Your argument makes no sense in reality, it only applies if someone has 0 equity today, sells a home to buy another. Rates could be 1%, I'd tell that person there dumb.
Here is reality.
Take Jon and Jane Renter, they now have 2.5 kids a dog and a cat. They have outgrown apartments, there squashed like sardines in there rental townhouse, and rents keep rocketing up, and there now burning through something like $2,300mnth in rent to some Jag-Off landlord called "James", lol.
For Jon and Jane Renter, does it make sense to buy a place, at a monthly cost of $2,500, which sits at less then 45% net monthly household income? ABSOLUTLY! That price Jon and Jane Renter will pay on OWNING, is locked. They have now fixed there household expense. As rents average a 5% annual increase it is not long until market rents exceed there locked in household cost basis. Not to mention where 100% of there payment previously were just gone "poof" into the ether, now every time they pay a portion of that $ goes into a nice little retirement account we call "equity".
Could they have waited another year or 2 to try and "time the bottom" sure, at what cost? It would cost $28k-$56k to wait things out to time the bottom, IF they got lucky enough to thread that needle with a Camel.
Ok let's flip gears to Investors.
Dave and Phil are middle class couple who had to move for a job relocation in 2014 and as things sucked to sell, they rented out there place instead. It all worked out so well that in 2017 they bought another home just for purpose of investment real estate and since have added 2 more, sitting on what is a heck of a portfolio, in there eyes, and by all rights Kudos for them, right.
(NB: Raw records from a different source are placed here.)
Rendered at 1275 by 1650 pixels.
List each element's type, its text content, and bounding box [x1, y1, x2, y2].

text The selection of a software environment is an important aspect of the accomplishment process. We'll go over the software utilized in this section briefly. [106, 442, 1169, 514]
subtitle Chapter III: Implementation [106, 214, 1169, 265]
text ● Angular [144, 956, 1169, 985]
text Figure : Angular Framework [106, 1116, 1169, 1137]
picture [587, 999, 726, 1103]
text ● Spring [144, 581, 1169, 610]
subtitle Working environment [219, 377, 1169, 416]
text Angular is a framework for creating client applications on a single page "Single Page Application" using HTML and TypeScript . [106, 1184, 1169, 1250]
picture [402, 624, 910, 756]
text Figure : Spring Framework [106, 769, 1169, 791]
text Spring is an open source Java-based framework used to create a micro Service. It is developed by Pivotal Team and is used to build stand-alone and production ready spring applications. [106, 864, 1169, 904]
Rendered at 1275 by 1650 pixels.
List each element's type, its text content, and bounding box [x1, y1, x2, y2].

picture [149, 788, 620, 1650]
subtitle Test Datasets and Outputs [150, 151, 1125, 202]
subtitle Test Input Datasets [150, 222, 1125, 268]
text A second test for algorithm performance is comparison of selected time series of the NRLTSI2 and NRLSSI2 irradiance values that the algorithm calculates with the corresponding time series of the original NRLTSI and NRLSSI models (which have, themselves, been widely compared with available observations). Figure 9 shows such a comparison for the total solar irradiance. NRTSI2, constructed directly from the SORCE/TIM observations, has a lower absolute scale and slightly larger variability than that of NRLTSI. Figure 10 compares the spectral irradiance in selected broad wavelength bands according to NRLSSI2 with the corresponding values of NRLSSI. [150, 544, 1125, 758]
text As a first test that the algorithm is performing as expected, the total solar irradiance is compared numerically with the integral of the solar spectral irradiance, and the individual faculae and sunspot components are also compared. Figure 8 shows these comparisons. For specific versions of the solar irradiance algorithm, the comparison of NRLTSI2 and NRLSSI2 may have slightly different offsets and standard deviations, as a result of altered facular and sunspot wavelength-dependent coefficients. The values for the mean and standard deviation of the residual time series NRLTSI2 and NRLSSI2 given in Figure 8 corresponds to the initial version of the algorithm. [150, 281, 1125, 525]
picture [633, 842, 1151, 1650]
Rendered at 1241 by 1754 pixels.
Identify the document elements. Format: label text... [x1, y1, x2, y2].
Dave and Phil are focused in GROWING there portfolio. They want to retire younger, achieve freedom, quit there day jobs and travel the world as food and travel bloggers. How to do such? It takes a whole year to save enough $ to buy a property, and at that they have to sacrifice some things they want to do int hat year. How to hit that goal before 60?
Turns out that 2017 home, well they got one hell of a buy on it and even though the market has cooled down, they got in at $165k in 2017 but now, today, market price by comps has been around $345k.
So, even as things have dipped in activity, and comps are coming in at nearly 4% off market highs, they know math and WISELY follow there REI Realtor and get set to sell. The sale goes through and "disaster" hit's, they sell it for a whole 5% off market highs, $327,750. What they owed on the property, a whopping whole $118,800. Dave and Phil just pocketed after selling expenses etc. $176,175.00. Rents keep pacing up and up, not at crazy 20% leaps but solid 5-10%. They wisely do a 1031 exchange and utilize that $176,175 to buy 3 properties, townhomes, in great performing areas, with 20-25% down. One is a nice 2br with a loft so down the road it has that value-add of turning loft into 3rd bedroom. The other 2 are 3br's in nice trendy areas that are really popular with a higher price point to buy a single family home making for a really strong tenant market.
Dave and Phil just turned there 1 performing property at $2,300mnth gross rents, into more then $6k in gross rents, without a penny out of pocket. And, as rents keep stepping up over time as rents do, the returns keep getting better. Tenants are now paying down 3 mortgages for Dave and Phil where months ago, just 1. There equitable returns are a multiplier. Not to mention the depreciation cycle they are back to enjoying which interestingly enough, there CPA says there set to save nearly $10k on there overall tax's end of the year from that little movement.
This is the difference between novice investing, and professional, informed, strategic Real Estate Investing. Compounding returns beat interest rate hikes every day. Not to mention CONTEXT, taking the whole picture, all the details, the complete picture into account.
Dave and Phil are at the x-mas retreat in Sachells, and have a cheers along the beach with a giggle "to not timing the bottom".